## Work request
The records are to be copied in their entirety, exactly as given.

## Data shown
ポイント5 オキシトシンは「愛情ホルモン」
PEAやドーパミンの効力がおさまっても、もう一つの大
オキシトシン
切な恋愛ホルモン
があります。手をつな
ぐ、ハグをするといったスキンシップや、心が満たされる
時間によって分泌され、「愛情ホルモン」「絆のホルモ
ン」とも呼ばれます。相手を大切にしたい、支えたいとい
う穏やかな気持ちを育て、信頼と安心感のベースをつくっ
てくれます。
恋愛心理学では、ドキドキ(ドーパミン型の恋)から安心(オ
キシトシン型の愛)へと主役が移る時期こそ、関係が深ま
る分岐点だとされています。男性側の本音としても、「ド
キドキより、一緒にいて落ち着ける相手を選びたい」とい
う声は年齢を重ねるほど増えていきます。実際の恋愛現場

## Solved exercise
ポイント5 オキシトシンは「愛情ホルモン」
PEAやドーパミンの効力がおさまっても、もう一つの大
オキシトシン
切な恋愛ホルモン
があります。手をつな
ぐ、ハグをするといったスキンシップや、心が満たされる
時間によって分泌され、「愛情ホルモン」「絆のホルモ
ン」とも呼ばれます。相手を大切にしたい、支えたいとい
う穏やかな気持ちを育て、信頼と安心感のベースをつくっ
てくれます。
恋愛心理学では、ドキドキ(ドーパミン型の恋)から安心(オ
キシトシン型の愛)へと主役が移る時期こそ、関係が深ま
る分岐点だとされています。男性側の本音としても、「ド
キドキより、一緒にいて落ち着ける相手を選びたい」とい
う声は年齢を重ねるほど増えていきます。実際の恋愛現場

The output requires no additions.